Li dias atrás que a campanha Fora Feliciano
esfriou, que as adesões diminuíram o que me preocupou sobremaneira. A eleição do
pastor Feliciano representa um retrocesso no processo político do Brasil e uma
derrota para os grupos que lutam pela ética e justiça em nosso país. Lembro que
as mudanças mais significativas que tivemos foram resultado da ação do povo,
através de abaixo assinados, manifestações, campanhas para protestar e esclarecer
os mais desatentos. Por isso, para relembrar que não podemos aceitar a
permanência deste cidadão à frente desta tão importante Comissão, publico
artigo de Frei Beto, publicado na Folha de São Paulo – Tendências/Debates do dia
12/04/2013, cujo título, muito pertinente por sinal é, Infelicianeidade. Ele nos diz que “(...) Estamos
todos nós, defensores dos direitos humanos, às voltas com um pepino federal.
Nossos servidores na Câmara dos Deputados, aqueles
cujos altos salários são pagos pelo nosso bolso, (grifo meu) cometeram o
equívoco de eleger o deputado e pastor Marco Feliciano para presidir a Comissão
de Direitos Humanos e Minorias. O pastor deputado, filiado ao PSC-SP, escreveu
em seu Twitter: "Africanos descendem de ancestral amaldiçoado por Noé”.
Isso é fato. Em outra mensagem, postou: "Entre meus inimigos na net (sic)
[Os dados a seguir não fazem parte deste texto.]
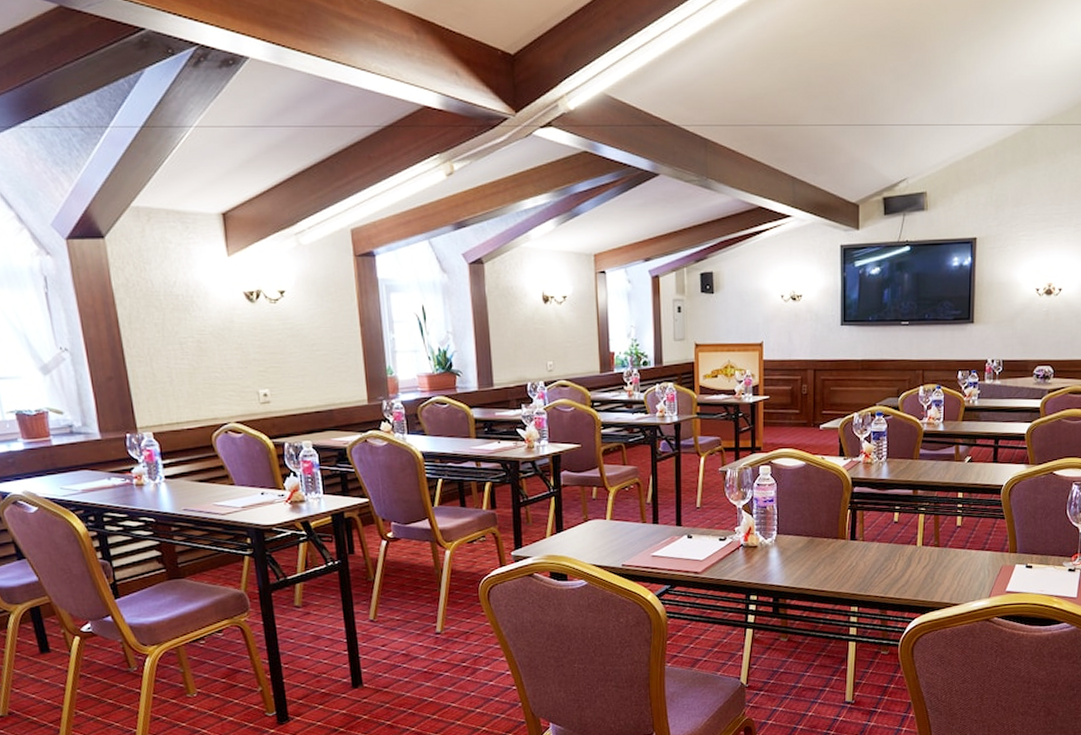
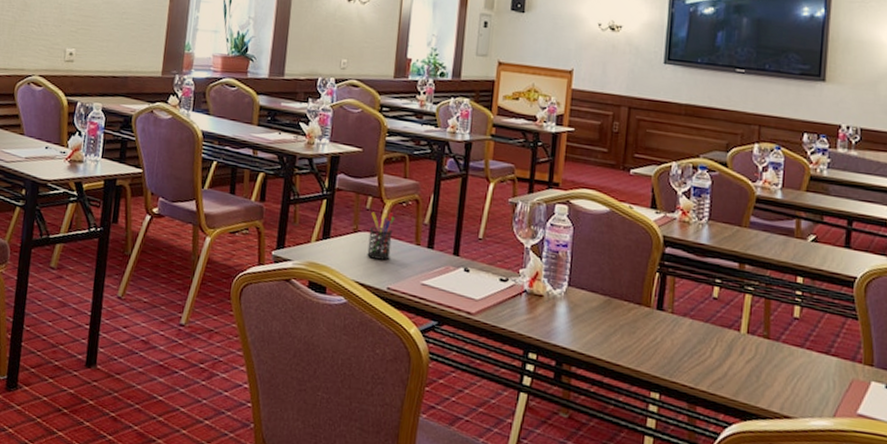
pen holder: none [598,498,621,542] -> present [367,211,395,260]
estão satanistas, homoafetivos, macumbeiros...". Em processo aberto no
Supremo Tribunal Federal, Feliciano é acusado de induzir ou incitar
discriminação ou preconceito de raça, cor, etnia ou religião --crime sujeito à
prisão de um a três anos, além de multa. Em sua defesa, Feliciano afirma:
"Citando a Bíblia (...) africanos descendem de Cão (sic) (ou Cam), filho
de Noé”. E, como cristãos, cremos em bênçãos e, portanto, não podemos ignorar
as maldições". Que deus é esse que amaldiçoa seus próprios filhos? Essa
suposta teologia vigorou no Brasil colonial para justificar a escravidão”. O
Deus de Jesus ama incondicionalmente a todos. Ainda que O rejeitemos, Ele não
deixa de nos amar, conforme atestam a relação do profeta Oseias e sua mulher,
Gomer, e a parábola do Filho Pródigo. Todo fundamentalismo cristão é ancorado
na interpretação literal da Bíblia, que deriva da ignorância exegética e
teológica. Os criacionistas, por exemplo, acreditam que existiram um senhor
chamado Adão e uma senhora chamada Eva, dos quais somos descendentes (embora
não expliquem como, pois tiveram dois filhos homens, Caim e Abel...). Ora, Adão
em hebraico é terra, e Eva, vida. O autor bíblico quis acentuar que a vida, dom
maior de Deus, brota da terra. Ter Feliciano como presidente de uma comissão
tão importante --por culpa de legendas como PMDB, PSDB e PT-- é uma
infelicidade. Não condiz com o nome do deputado que, na roda do samba que está
obrigado a dançar, insiste no refrão: "Daqui não saio, daqui ninguém me
tira". O deputado é um pastor evangélico. Sua conduta deveria, no mínimo,
coincidir com os valores pregados por Jesus, que jamais discriminou alguém. Jesus
condenou o preconceito dos discípulos à mulher sírio-fenícia; atendeu solícito
o apelo do centurião romano (um pagão!) interessado na cura de seu servo;
deixou que uma mulher de má reputação lhe lavasse os pés com os próprios
cabelos, e ainda recriminou os que se escandalizaram ao presenciar a cena; e
não emitiu uma única frase moralista à samaritana adepta da rotatividade
conjugal, pois estava no sexto homem! Ao contrário, a ela Jesus se revelou como
o Messias. É direito intrínseco de todo ser humano, e também da democracia,
cada um pensar pela própria cabeça. Nada contra o pastor Feliciano, na
contramão do Evangelho, abominar negros e odiar homossexuais e adeptos da
macumba. Desde que não transforme seu preconceito em atitude discriminatória, e
seu mandato em retrocesso às conquistas que a sociedade brasileira alcança na
área dos direitos humanos. Estamos todos nós indignados frente ao impasse
armado pelo jogo político rasteiro da Câmara dos Deputados. Eis uma verdadeira
situação de infelicianeidade, com a qual não podemos nos conformar”. Frei
Betto, Carlos Alberto Libânio Christo,
68, é frade dominicano e autor de "Aldeia do Silêncio" (Rocco).